| Exercise directions |
Transcribe all the entries word for word, omitting any pictures they contain.

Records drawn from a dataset
Segment Open

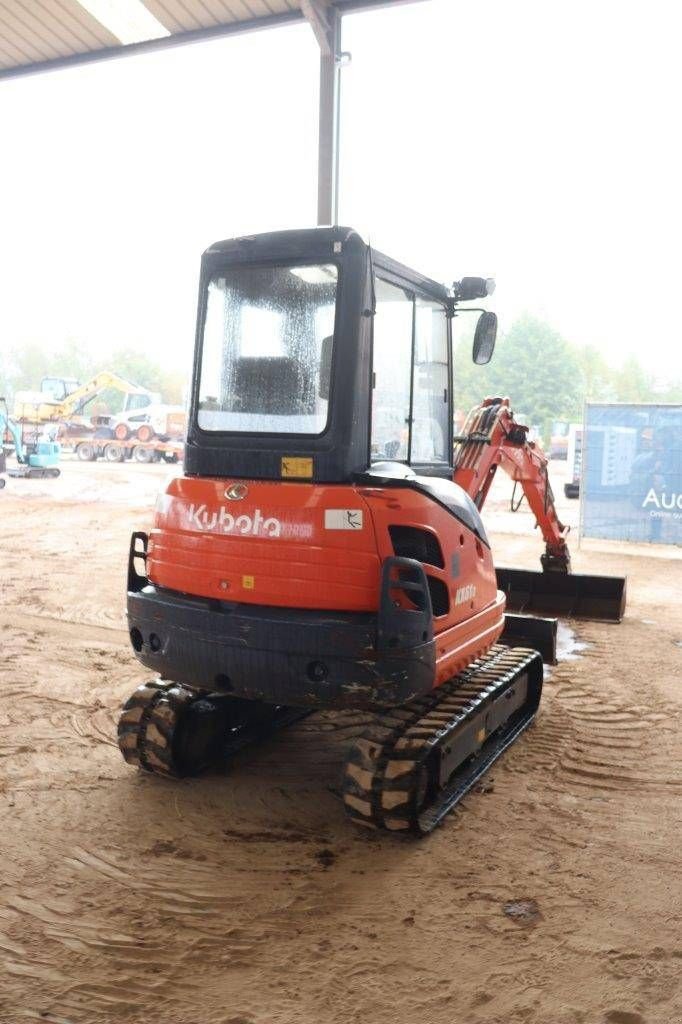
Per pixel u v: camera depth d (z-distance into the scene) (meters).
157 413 33.47
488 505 20.56
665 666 7.67
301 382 4.48
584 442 13.89
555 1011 3.12
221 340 4.71
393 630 4.20
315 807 4.80
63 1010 3.10
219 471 4.68
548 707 6.52
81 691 6.64
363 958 3.42
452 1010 3.12
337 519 4.27
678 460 13.45
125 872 4.05
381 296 4.67
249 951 3.46
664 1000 3.19
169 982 3.26
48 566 11.90
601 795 4.99
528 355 79.50
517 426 7.81
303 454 4.42
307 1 11.51
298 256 4.43
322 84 12.45
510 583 9.79
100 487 22.86
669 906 3.82
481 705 5.09
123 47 14.59
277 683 4.39
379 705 4.30
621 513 13.83
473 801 4.88
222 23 13.50
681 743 5.83
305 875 4.05
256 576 4.40
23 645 7.91
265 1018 3.07
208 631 4.48
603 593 9.48
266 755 5.53
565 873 4.10
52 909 3.73
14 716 6.07
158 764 4.95
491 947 3.50
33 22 13.91
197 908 3.76
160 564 4.80
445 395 5.60
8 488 21.84
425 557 4.54
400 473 4.68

Segment Closed

| Answer area |
Per pixel u v: camera depth d (z-distance into the scene) (meters).
157 413 33.47
488 505 20.56
665 666 7.67
301 382 4.48
584 442 13.89
555 1011 3.12
221 340 4.71
393 630 4.20
315 807 4.80
63 1010 3.10
219 471 4.68
548 707 6.52
81 691 6.64
363 958 3.42
452 1010 3.12
337 519 4.27
678 460 13.45
125 872 4.05
381 296 4.67
249 951 3.46
664 1000 3.19
169 982 3.26
48 566 11.90
601 795 4.99
528 355 79.50
517 426 7.81
303 454 4.42
307 1 11.51
298 256 4.43
322 84 12.45
510 583 9.79
100 487 22.86
669 906 3.82
481 705 5.09
123 47 14.59
277 683 4.39
379 705 4.30
621 513 13.83
473 801 4.88
222 23 13.50
681 743 5.83
305 875 4.05
256 576 4.40
23 645 7.91
265 1018 3.07
208 631 4.48
603 593 9.48
266 755 5.53
565 873 4.10
52 909 3.73
14 716 6.07
158 764 4.95
491 947 3.50
33 22 13.91
197 908 3.76
160 564 4.80
445 395 5.60
8 488 21.84
425 557 4.54
400 473 4.68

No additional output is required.